◆ Text for analysis ◆
Feeds:
Posts
Comments

Archive for January, 2010

After the previous post, I was still uncertain about the best and safe way to manage a cache of objects without paying too much price for the apparently unvoidable synchronization!

Then I found these articles:


Concurrent structures and collections in Java 5

Java theory and practice: Concurrent collections classes

So it suffices to replace the class HashMap by ConcurrentHashMap, like this:


private ConcurrentMap<String, HeavyObject> cache 
  = new ConcurrentHashMap<String, HeavyObject>();

public HeavyObject getHeavyObject(String key) {
    HeavyObject anObject = cache.get(key);
    if (anObject  == null) {
        anObject = getHeavyObjectFromDataBase(key);
        cache.put(key, anObject);
    }
    return anObject;
}

It is not perfect still, because there is a possibility that two threads add the same object in a very short time. But at least, when an object is already in the cache, there is apparently a very little overhead compared to traditionnal synchronization and there is no risk of corrupting the map by concurrent updates.

◆ Data extract ◆
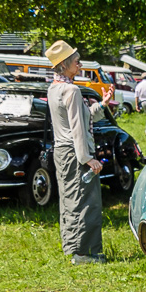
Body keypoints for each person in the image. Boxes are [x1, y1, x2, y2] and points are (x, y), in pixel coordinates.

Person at [45, 40, 114, 265]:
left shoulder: (55, 87)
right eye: (76, 60)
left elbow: (79, 118)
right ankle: (84, 254)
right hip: (76, 153)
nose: (80, 63)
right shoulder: (72, 90)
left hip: (62, 152)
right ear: (63, 65)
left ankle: (73, 249)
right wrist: (87, 159)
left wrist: (102, 104)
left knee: (69, 200)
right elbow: (77, 129)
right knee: (85, 201)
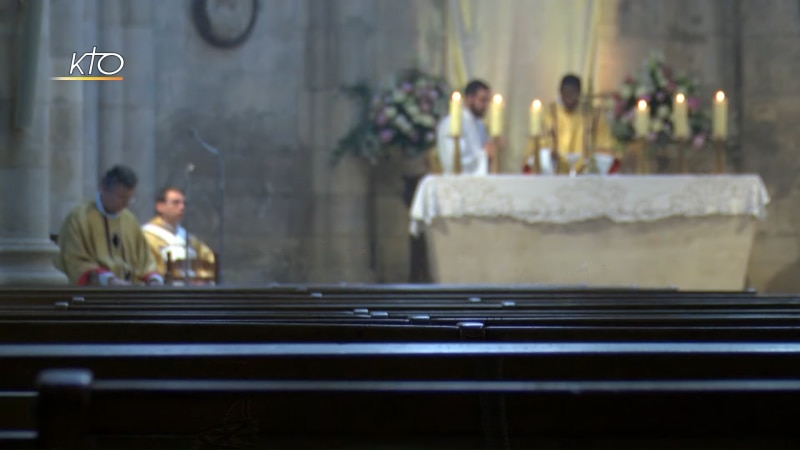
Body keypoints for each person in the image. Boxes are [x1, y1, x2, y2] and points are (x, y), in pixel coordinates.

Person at [55, 165, 163, 286]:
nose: (126, 203)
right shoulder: (79, 218)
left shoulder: (129, 220)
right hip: (94, 295)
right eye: (121, 197)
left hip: (130, 292)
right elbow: (74, 261)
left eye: (130, 198)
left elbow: (145, 259)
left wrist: (153, 279)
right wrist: (108, 280)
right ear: (104, 189)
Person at [529, 74, 616, 174]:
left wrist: (589, 156)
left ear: (579, 93)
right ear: (560, 92)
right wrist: (549, 154)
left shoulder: (593, 115)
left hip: (585, 172)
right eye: (566, 93)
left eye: (572, 93)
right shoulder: (550, 115)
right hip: (555, 170)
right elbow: (538, 145)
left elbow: (605, 146)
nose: (568, 98)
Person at [142, 187, 216, 285]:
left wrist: (201, 279)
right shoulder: (147, 236)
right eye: (176, 203)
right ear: (160, 206)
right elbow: (150, 268)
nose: (182, 207)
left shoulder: (189, 238)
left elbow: (207, 260)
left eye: (184, 203)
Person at [435, 79, 501, 175]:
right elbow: (452, 159)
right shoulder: (450, 123)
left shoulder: (479, 125)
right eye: (482, 100)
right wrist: (484, 154)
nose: (486, 106)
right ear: (469, 98)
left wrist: (492, 148)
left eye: (487, 101)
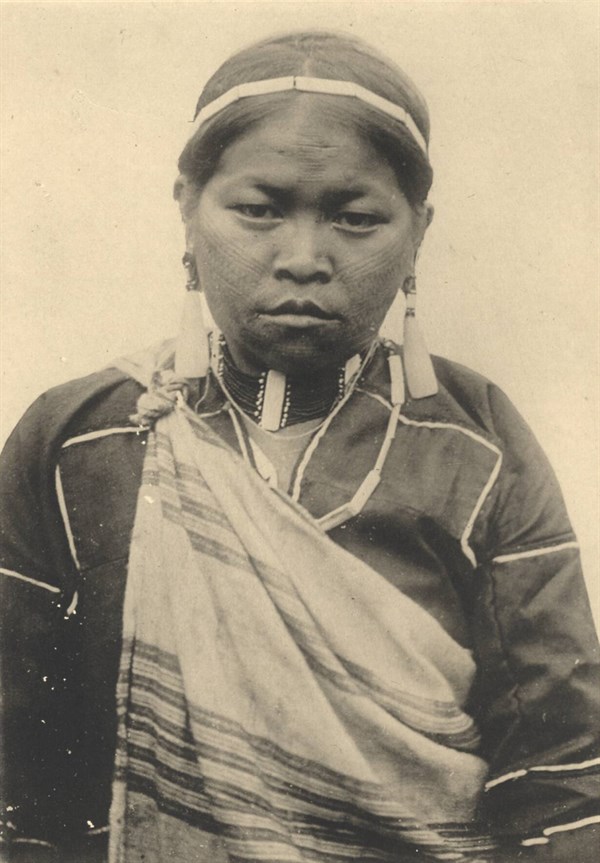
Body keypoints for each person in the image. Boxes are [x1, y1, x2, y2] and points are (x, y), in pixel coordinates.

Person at [0, 30, 598, 863]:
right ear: (188, 207)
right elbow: (19, 772)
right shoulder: (78, 441)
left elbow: (561, 776)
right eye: (259, 209)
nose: (304, 258)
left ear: (417, 233)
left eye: (357, 218)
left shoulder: (477, 446)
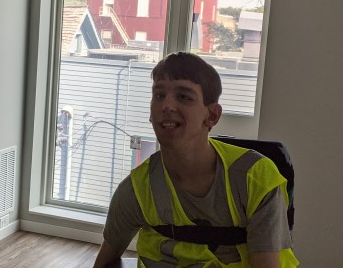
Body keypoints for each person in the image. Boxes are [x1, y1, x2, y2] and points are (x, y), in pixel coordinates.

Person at [92, 52, 299, 267]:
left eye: (184, 97)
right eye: (159, 95)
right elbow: (106, 259)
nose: (167, 106)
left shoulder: (255, 179)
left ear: (212, 116)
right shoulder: (137, 189)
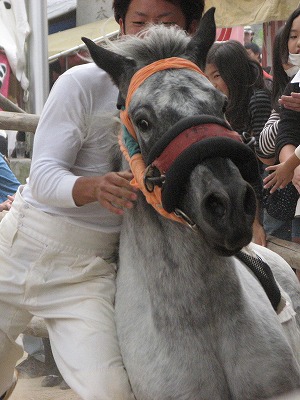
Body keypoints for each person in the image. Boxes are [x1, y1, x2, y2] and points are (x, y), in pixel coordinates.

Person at [0, 1, 205, 399]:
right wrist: (94, 187)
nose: (149, 34)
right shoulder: (81, 82)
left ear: (192, 29)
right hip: (17, 251)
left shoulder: (191, 95)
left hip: (87, 274)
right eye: (138, 22)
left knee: (112, 391)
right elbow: (41, 177)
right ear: (120, 25)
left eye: (165, 23)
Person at [205, 39, 272, 246]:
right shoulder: (222, 111)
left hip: (272, 204)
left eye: (216, 76)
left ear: (233, 74)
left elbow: (262, 164)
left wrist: (256, 222)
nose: (211, 85)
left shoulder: (257, 100)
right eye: (206, 78)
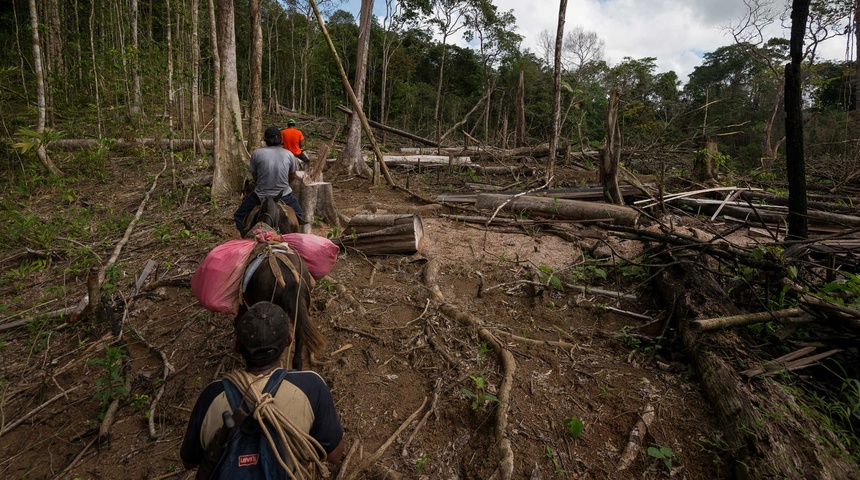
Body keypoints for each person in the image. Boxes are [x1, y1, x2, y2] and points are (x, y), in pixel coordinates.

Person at [180, 301, 345, 476]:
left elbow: (189, 462)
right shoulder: (311, 386)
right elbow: (334, 455)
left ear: (236, 346)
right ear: (289, 340)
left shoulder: (211, 395)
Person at [233, 126, 303, 232]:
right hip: (284, 195)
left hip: (260, 195)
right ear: (280, 140)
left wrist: (260, 182)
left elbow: (255, 175)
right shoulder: (289, 154)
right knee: (299, 215)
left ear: (265, 140)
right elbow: (292, 175)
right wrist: (285, 184)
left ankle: (245, 237)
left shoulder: (257, 153)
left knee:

◆ Work to complete ◆
(a) Sum up the blog post on caching objects with ConcurrentHashMap in two sentences.
(b) Answer these questions from the blog post on caching objects with ConcurrentHashMap:
(i) Which class does the post say to replace, and with which class?
(ii) Which method does the code call when the object is not found in the cache?
(iii) What weakness does the post say the approach still has?
(c) Go on with the blog post on caching objects with ConcurrentHashMap, starting right after its last sentence.
The rows play no part in what follows.

◆ Answers given ◆
(a) After reading articles on concurrent collections, the author concludes that a cache can be made safer and cheaper by swapping HashMap for ConcurrentHashMap. This still leaves a chance that two threads add the same object within a very short time, but it apparently adds very little overhead for objects already in the cache and removes the risk of concurrent updates corrupting the map.

(b)
(i) HashMap, replaced with ConcurrentHashMap.
(ii) getHeavyObjectFromDataBase(key).
(iii) Two threads could add the same object within a very short time.

(c)
Notice that I am not using the method putIfAbsent because anyway I will have paid the price of retrieving the object from the database, so, I prefer refreshing the cache with the most current object.

If you use JMX to reload objects after they have been modified externaly in the database, you need simply to do this:


public void reloadObject(String key) {
    anObject = getHeavyObjectFromDataBase(key);
    cache.put(key, anObject);   
}

This is the best way I found so far. I will use it now for all projects.

Thank you Neil Coffey and Brian Goetz !

Read Full Post »

Let’s say that you need random access to some persisted objects and that retrieving them is a costly operation.

You will naturally come up with the idea of putting these objects into a cache. Each time you need a particular object, you will first look in the cache, in case it has already been read. If it has not, you will read it from the database or the related service and you will put it in the cache for later use, before delivering it to the requester. This is a classical method.

For example, assuming we want to put instances of HeavyObject in cache and that the key of these objects is a String:


private Map<String, HeavyObject> cache = new HashMap<String, HeavyObject>();

public synchronized HeavyObject getHeavyObject(String key) {
    HeavyObject anObject = cache.get(key);
    if (anObject  == null) {
        anObject = getHeavyObjectFromDataBase(key);
        cache.put(key, anObject);
    }
    return anObject;
}

If you are in a multi-threaded environment, you need to synchronize the getHeavyObject() method. Otherwise the cache map could be (and will be) corrupted by concurrent modification. In simple case, where the cached objects are not mutable it could not be a big deal, resulting only in reading more objects than necessary. But in more complex situations, it could simply be not acceptable.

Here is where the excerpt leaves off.